The bank’s operating income increased by 1.4 per cent over the previous year to Dh2.9 billion due to improvements in fees and commission.
Mashreq’s non-interest income to operating income ratio improved to 49.8 per cent compared to 47.1 per cent in the first half of 2020.
Operating profit at Dh1.6 billion is a 4.6 per cent increase compared to first half of 2020 as a result of increased operating income and reduced operating expense.
“Recording a net profit of Dh85 million during the first half of 2021, I believe we are fortunate to have been steered through the pandemic and its far-reaching impacts by a national leadership that has taken proactive measures to protect business interests, jobs and economic stability,” said AbdulAziz Al Ghurair, Chairman of Mashreq Bank.
Mashreq’s total assets increased by 9 per cent year to date to Dh172.8 billion and loans and advances increased by 8 per cent to Dh77.3 billion. Customer deposits grew 8.1 per cent year to date to reach Dh95.4 billion and the loan-to-deposit ratio remained stable at 81per cent at the end of June 2021.
“The bank saw a year to date growth of 8.1 per cent in customer deposits and a high share of CASA [current and savings accounts] of over 57 per cent which points towards growing confidence in the national economy.
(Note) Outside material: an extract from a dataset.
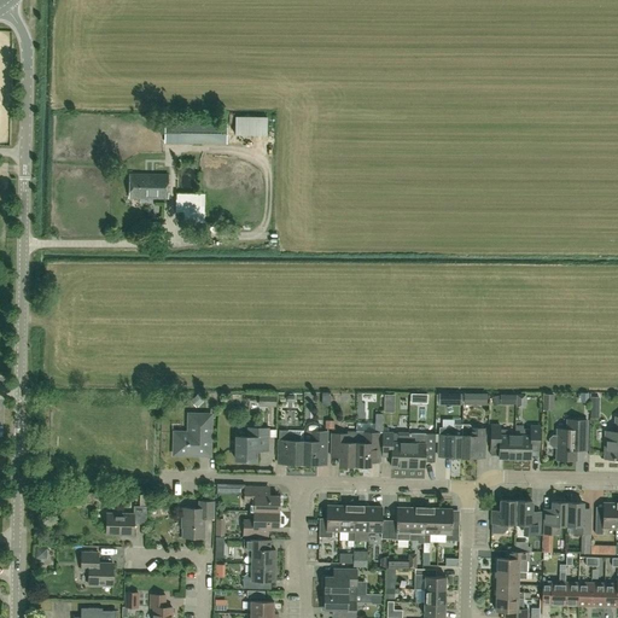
[(269,133),(269,115),(237,114),(237,132),(269,133)]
That confidence is tempered by a conservative risk policy, which in H1 contributed to a higher level of provisions but a reduction of 20 bps in our nonperforming loan (NPL) ratio,” said Ahmed Abdelaal, Group CEO, Mashreq Bank.
Total provision for loans and advances reached Dh5.3 billion and coverage ratio stood at 117 per cent as on June 30, 2021, up from 104.3 per cent in March 2021.
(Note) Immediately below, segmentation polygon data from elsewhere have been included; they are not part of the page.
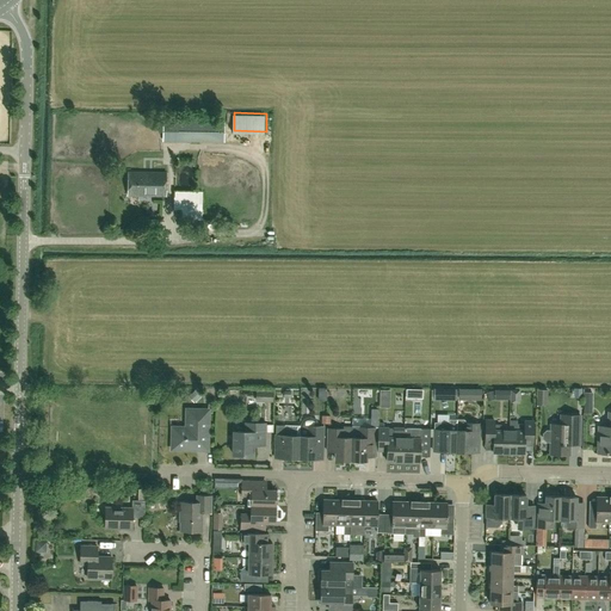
[(224,123),(164,122),(164,140),(223,141),(224,123)]
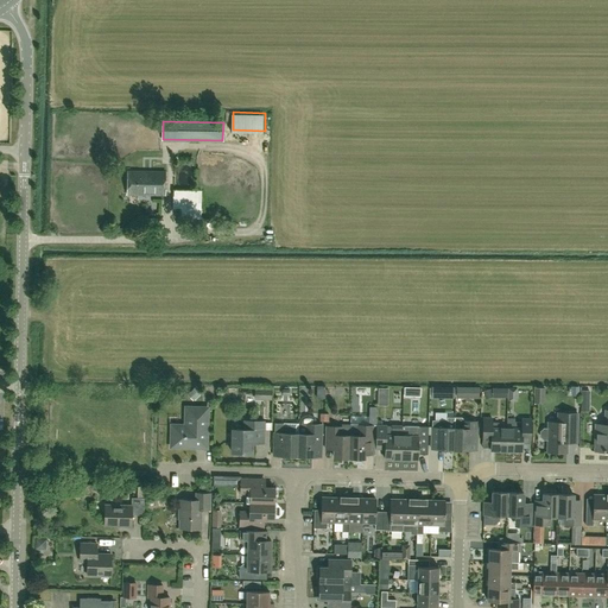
[(127,171),(127,195),(165,196),(165,172),(127,171)]
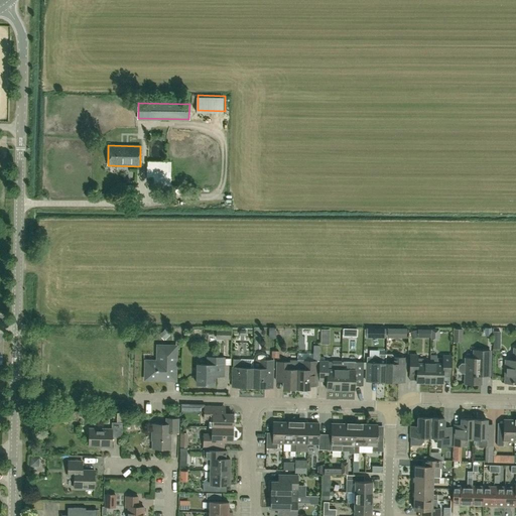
[(148,170),(172,171),(173,159),(148,158),(148,170)]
Impairment allowance in the first half of 2021 stands at Dh1.5 billion compared to Dh978 million for 1H 2020, reflecting conservative provisioning policy.
Non-performing loans to gross loans ratio was at 4.7 per cent as of end of June 2021, down from 4.9 per cent at the end of last quarter.
Liquidity and capital adequacy
Liquid assets ratio stood at 31.8 per cent with cash and due from banks at Dh50.1 billion as on June 30, 2021. Capital adequacy ratio and Tier 1 capital ratio stood at 14 per cent and 12.8 per cent respectively.
“Our focused strategy and advanced digital transformation program served Mashreq well throughout the first half of 2021. These fundamentals have ensured that the bank’s financial strength remains robust throughout the period, as evidenced by our capital adequacy ratio of 14 per cent, Tier 1 ratio of 12.8 per cent and a liquid-to-total-assets ratio of 31.8 per cent,” Abdelaal.